— Required action —
Once you have read the data below, print all of it exactly.

[Stored data entries]
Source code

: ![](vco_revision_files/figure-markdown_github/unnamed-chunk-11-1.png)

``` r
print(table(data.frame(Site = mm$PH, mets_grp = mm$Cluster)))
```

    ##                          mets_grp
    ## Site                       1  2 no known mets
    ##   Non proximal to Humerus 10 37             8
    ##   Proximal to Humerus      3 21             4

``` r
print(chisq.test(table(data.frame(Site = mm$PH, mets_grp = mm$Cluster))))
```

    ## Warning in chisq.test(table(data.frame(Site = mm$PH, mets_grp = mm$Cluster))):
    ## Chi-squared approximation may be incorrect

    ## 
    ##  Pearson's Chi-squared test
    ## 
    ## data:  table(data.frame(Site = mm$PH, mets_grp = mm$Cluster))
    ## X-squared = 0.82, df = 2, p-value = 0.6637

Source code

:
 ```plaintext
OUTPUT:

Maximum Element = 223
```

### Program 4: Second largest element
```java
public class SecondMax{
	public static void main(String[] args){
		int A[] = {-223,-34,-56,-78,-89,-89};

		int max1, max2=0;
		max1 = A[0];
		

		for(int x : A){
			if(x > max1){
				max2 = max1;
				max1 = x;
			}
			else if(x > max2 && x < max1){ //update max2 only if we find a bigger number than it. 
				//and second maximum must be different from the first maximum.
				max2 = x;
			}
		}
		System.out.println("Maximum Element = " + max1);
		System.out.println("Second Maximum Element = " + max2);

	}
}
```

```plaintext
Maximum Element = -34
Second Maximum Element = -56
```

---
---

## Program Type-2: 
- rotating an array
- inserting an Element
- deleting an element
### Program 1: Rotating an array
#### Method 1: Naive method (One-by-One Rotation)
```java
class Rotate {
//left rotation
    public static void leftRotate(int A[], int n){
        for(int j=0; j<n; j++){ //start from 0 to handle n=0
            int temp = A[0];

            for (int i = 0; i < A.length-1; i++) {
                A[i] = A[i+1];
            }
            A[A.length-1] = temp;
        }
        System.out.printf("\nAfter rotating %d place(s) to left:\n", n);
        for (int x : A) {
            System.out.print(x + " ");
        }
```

— Exercise output —
Source code

: ![](vco_revision_files/figure-markdown_github/unnamed-chunk-11-1.png)

``` r
print(table(data.frame(Site = mm$PH, mets_grp = mm$Cluster)))
```

    ##                          mets_grp
    ## Site                       1  2 no known mets
    ##   Non proximal to Humerus 10 37             8
    ##   Proximal to Humerus      3 21             4

``` r
print(chisq.test(table(data.frame(Site = mm$PH, mets_grp = mm$Cluster))))
```

    ## Warning in chisq.test(table(data.frame(Site = mm$PH, mets_grp = mm$Cluster))):
    ## Chi-squared approximation may be incorrect

    ## 
    ##  Pearson's Chi-squared test
    ## 
    ## data:  table(data.frame(Site = mm$PH, mets_grp = mm$Cluster))
    ## X-squared = 0.82, df = 2, p-value = 0.6637

Source code

:
 ```plaintext
OUTPUT:

Maximum Element = 223
```

### Program 4: Second largest element
```java
public class SecondMax{
	public static void main(String[] args){
		int A[] = {-223,-34,-56,-78,-89,-89};

		int max1, max2=0;
		max1 = A[0];
		

		for(int x : A){
			if(x > max1){
				max2 = max1;
				max1 = x;
			}
			else if(x > max2 && x < max1){ //update max2 only if we find a bigger number than it. 
				//and second maximum must be different from the first maximum.
				max2 = x;
			}
		}
		System.out.println("Maximum Element = " + max1);
		System.out.println("Second Maximum Element = " + max2);

	}
}
```

```plaintext
Maximum Element = -34
Second Maximum Element = -56
```

---
---

## Program Type-2: 
- rotating an array
- inserting an Element
- deleting an element
### Program 1: Rotating an array
#### Method 1: Naive method (One-by-One Rotation)
```java
class Rotate {
//left rotation
    public static void leftRotate(int A[], int n){
        for(int j=0; j<n; j++){ //start from 0 to handle n=0
            int temp = A[0];

            for (int i = 0; i < A.length-1; i++) {
                A[i] = A[i+1];
            }
            A[A.length-1] = temp;
        }
        System.out.printf("\nAfter rotating %d place(s) to left:\n", n);
        for (int x : A) {
            System.out.print(x + " ");
        }
```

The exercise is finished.